Our Commitment to Workplace Equity Starts with Equity in Our Workplace

Syndio, June 29, 2022

Syndio was founded on the belief that organizations must do more than say their employees are their most valuable asset. They must prove it through rigorous measurement and be transparent with their employees and key stakeholders about the results and opportunities for improvement. We hold ourselves to that same high standard, and that’s why we’re publicly sharing our own Internal Pay Equity Analysis. Conducted by Katie Bardaro, a widely regarded labor economist and our Chief Revenue Officer, we used our own software and it’s the first analysis we conducted since experiencing a 5X growth.  

As a company, we achieved pay equity with respect to gender, race, and ethnicity. Specifically, our “adjusted” pay gap is $1.01 for women and $.98 for BIPOC+. While these ratios would be terrific results for any company, we recognize expectations for our company are especially high. To help meet them, we disclosed salary ranges for all job postings (we began this in December 2021), offered salaries at the highest band without regard to geographic location, and of course used software that gave us instant insights to constantly monitor our commitment to pay equity while we grew at an accelerated rate. 

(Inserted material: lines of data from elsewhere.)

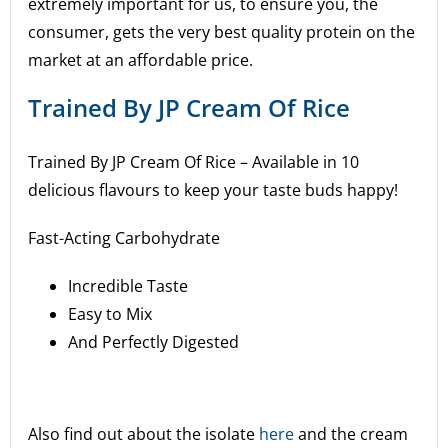
extremely important for us, to ensure you, the
consumer, gets the very best quality protein on the
market at an affordable price.
Trained By JP Cream Of Rice
Trained By JP Cream Of Rice –
Available in 10
delicious flavours to keep your taste buds happy!
Fast-Acting Carbohydrate
Incredible Taste
Easy to Mix
And Perfectly Digested
Also find out about the isolate
here
and the cream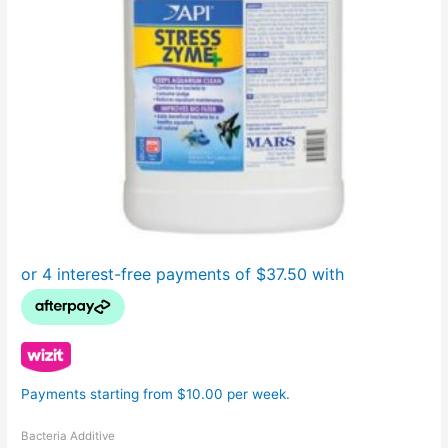
Payments starting from $10.00 per week.
Bacteria Additive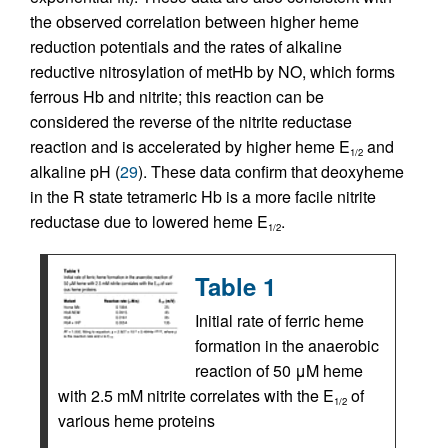
the observed correlation between higher heme
reduction potentials and the rates of alkaline
reductive nitrosylation of metHb by NO, which forms
ferrous Hb and nitrite; this reaction can be
considered the reverse of the nitrite reductase
reaction and is accelerated by higher heme E
and
1/2
alkaline pH (
29
). These data confirm that deoxyheme
in the R state tetrameric Hb is a more facile nitrite
reductase due to lowered heme E
.
1/2
Table 1
Initial rate of ferric heme
formation in the anaerobic
reaction of 50 μM heme
with 2.5 mM nitrite correlates with the E
of
1/2
various heme proteins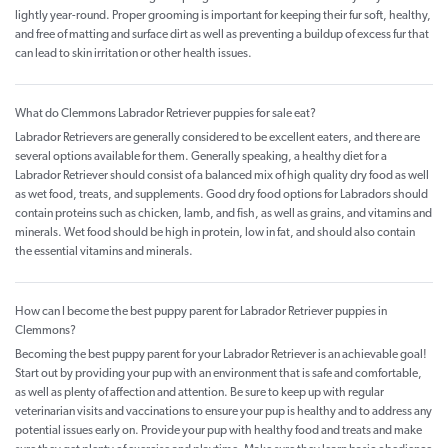
lightly year-round. Proper grooming is important for keeping their fur soft, healthy,
and free of matting and surface dirt as well as preventing a buildup of excess fur that
can lead to skin irritation or other health issues.
What do Clemmons Labrador Retriever puppies for sale eat?
Labrador Retrievers are generally considered to be excellent eaters, and there are
several options available for them. Generally speaking, a healthy diet for a
Labrador Retriever should consist of a balanced mix of high quality dry food as well
as wet food, treats, and supplements. Good dry food options for Labradors should
contain proteins such as chicken, lamb, and fish, as well as grains, and vitamins and
minerals. Wet food should be high in protein, low in fat, and should also contain
the essential vitamins and minerals.
How can I become the best puppy parent for Labrador Retriever puppies in
Clemmons?
Becoming the best puppy parent for your Labrador Retriever is an achievable goal!
Start out by providing your pup with an environment that is safe and comfortable,
as well as plenty of affection and attention. Be sure to keep up with regular
veterinarian visits and vaccinations to ensure your pup is healthy and to address any
potential issues early on. Provide your pup with healthy food and treats and make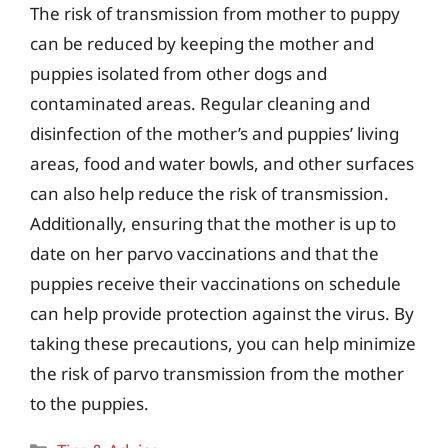
The risk of transmission from mother to puppy
can be reduced by keeping the mother and
puppies isolated from other dogs and
contaminated areas. Regular cleaning and
disinfection of the mother’s and puppies’ living
areas, food and water bowls, and other surfaces
can also help reduce the risk of transmission.
Additionally, ensuring that the mother is up to
date on her parvo vaccinations and that the
puppies receive their vaccinations on schedule
can help provide protection against the virus. By
taking these precautions, you can help minimize
the risk of parvo transmission from the mother
to the puppies.
Categories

Our median pay gap (i.e. unadjusted pay gap or the measure of overall differences in mean or median compensation between men and women) is 92 cents for gender and 91 cents for race/ethnicity. Put another way, women make 92 cents for each dollar by men and that number is 91 cents for BIPOC+ versus white men.  

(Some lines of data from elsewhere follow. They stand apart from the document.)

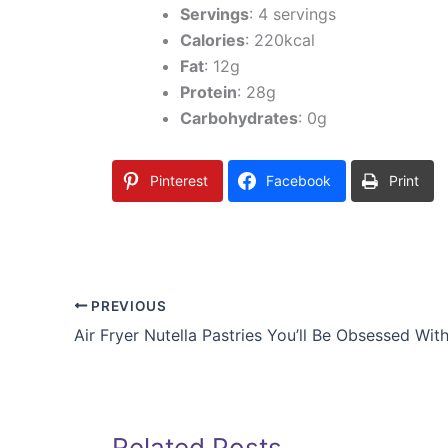
Servings
: 4 servings
Calories
: 220kcal
Fat
: 12g
Protein
: 28g
Carbohydrates
: 0g
Pinterest
Facebook
Print
PREVIOUS
Air Fryer Nutella Pastries You’ll Be Obsessed Wit
Related Posts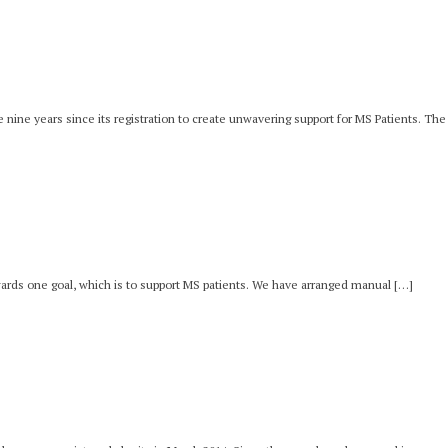
e nine years since its registration to create unwavering support for MS Patients. Th
wards one goal, which is to support MS patients. We have arranged manual […]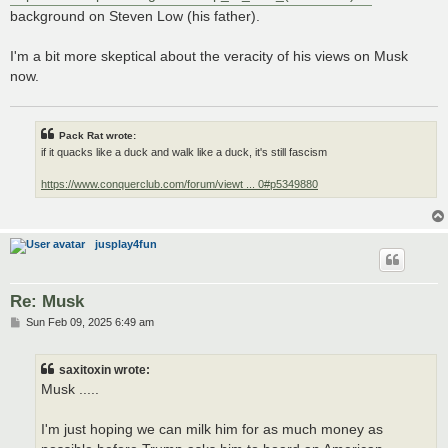
background on Steven Low (his father).
I'm a bit more skeptical about the veracity of his views on Musk
now.
Pack Rat wrote:
if it quacks like a duck and walk like a duck, it's still fascism
https://www.conquerclub.com/forum/viewt ... 0#p5349880
jusplay4fun
Re: Musk
P
Sun Feb 09, 2025 6:49 am
o
s
t
saxitoxin wrote:
Musk .....
I'm just hoping we can milk him for as much money as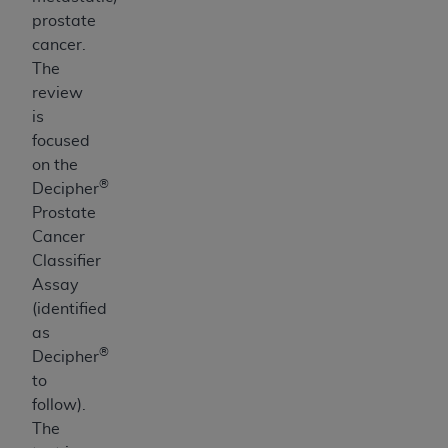
prostate
cancer.
The
review
is
focused
on the
®
Decipher
Prostate
Cancer
Classifier
Assay
(identified
as
®
Decipher
to
follow).
The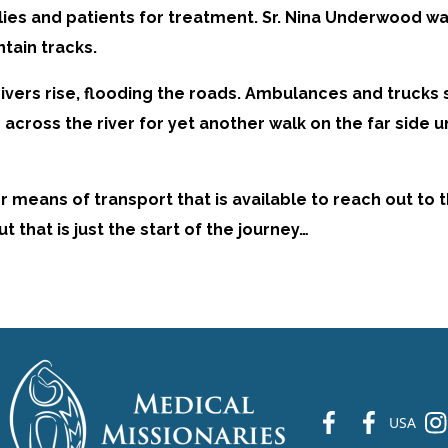
lies and patients for treatment. Sr. Nina Underwood was
tain tracks.
vers rise, flooding the roads. Ambulances and trucks s
across the river for yet another walk on the far side 
eans of transport that is available to reach out to th
that is just the start of the journey…
fb
fb
ins
USA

This is often driven by differences in job categories. In our case, engineering is our largest group — about 30% of the company and our highest paid group — and is nearly ⅔ male. For context, the U.S. Bureau of Labor Statistics data indicates that 83 cents for women and 86 cents for BIPOC is the unadjusted gap for the end of Q1 in 2022.

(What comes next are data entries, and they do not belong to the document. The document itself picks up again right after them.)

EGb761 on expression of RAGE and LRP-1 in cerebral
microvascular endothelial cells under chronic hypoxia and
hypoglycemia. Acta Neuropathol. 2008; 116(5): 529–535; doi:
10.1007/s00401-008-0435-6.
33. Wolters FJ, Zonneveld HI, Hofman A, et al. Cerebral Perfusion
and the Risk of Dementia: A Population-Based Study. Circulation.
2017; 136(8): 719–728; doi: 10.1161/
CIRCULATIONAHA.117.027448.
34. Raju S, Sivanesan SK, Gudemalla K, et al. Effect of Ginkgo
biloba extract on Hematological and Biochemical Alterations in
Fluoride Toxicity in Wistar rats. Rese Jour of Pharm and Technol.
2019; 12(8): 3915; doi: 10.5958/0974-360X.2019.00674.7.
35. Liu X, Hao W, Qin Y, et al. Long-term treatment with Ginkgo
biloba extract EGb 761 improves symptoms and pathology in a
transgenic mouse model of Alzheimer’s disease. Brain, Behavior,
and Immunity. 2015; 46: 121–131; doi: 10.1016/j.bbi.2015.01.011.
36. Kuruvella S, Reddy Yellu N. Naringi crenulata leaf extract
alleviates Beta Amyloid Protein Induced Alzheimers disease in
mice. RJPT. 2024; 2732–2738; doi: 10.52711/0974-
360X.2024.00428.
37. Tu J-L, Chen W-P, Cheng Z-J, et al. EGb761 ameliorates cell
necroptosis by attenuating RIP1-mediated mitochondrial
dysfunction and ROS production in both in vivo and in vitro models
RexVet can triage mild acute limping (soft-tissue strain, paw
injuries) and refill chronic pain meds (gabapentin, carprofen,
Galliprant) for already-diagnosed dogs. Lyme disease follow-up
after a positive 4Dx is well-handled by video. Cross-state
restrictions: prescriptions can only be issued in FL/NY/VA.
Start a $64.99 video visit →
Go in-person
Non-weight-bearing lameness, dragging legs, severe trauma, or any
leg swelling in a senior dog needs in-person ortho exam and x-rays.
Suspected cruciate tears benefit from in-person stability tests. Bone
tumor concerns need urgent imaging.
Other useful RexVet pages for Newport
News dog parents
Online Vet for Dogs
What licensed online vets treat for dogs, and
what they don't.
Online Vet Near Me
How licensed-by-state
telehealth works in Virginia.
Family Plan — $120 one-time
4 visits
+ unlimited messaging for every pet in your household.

As is too often the case with startups, we used our networks to grow fast early. During our first couple of years of growth, those networks skewed white. Here’s what we did about it, and what we will continue to do: 

  1. We built an incredible HR team from scratch that’s worked to substantially improve our representation of BIPOC+ employees. We’ve gone from 19% BIPOC+ in December of 2020 to 35% today by implementing more inclusive sourcing and hiring practices, including posting ranges on jobs, structured interviews, and making all opportunities for advancement transparently available to all our current employees — all done in just the last year. 
  2. During our Series B and C rounds, we carved out allocation specifically for VCs who work with LPs from diverse backgrounds. We strategically partnered with these investors to take action on building a team that represents people from all walks of life. We do not underestimate the power of the early stage cap table. These relationships with Concrete Rose, Next Play Capital, and Operator Collective are critical to scaling our commitments.
  3. As we tell our clients, a diverse recruitment pipeline is just the first step. You also need promotion pipelines that build diverse leadership at all levels of your company. For us, that meant throwing out the traditional playbook and building our own Career Development framework and movement guidelines that place skills and opportunities over markers such as years of experience and past jobs that too often prevent the creation of inclusive workplaces. We will roll out this framework with teams in the coming weeks. 
  4. Our Leadership Team reflects our commitment to workplace equity: where more than half our team is female and four of nine are from historically excluded groups. We want to build that type of team at all levels of our organization. 

The last piece is our CEO pay ratio, which we monitor to remain committed to the belief that we are all building this company together. Our current ratio is 2.66:1. The S&P 500 average is 305x, and other benchmarks are much higher.  

We’ve achieved these strong results in a short amount of time. But workplace equity is a journey, and it starts with our own workplace. More to come.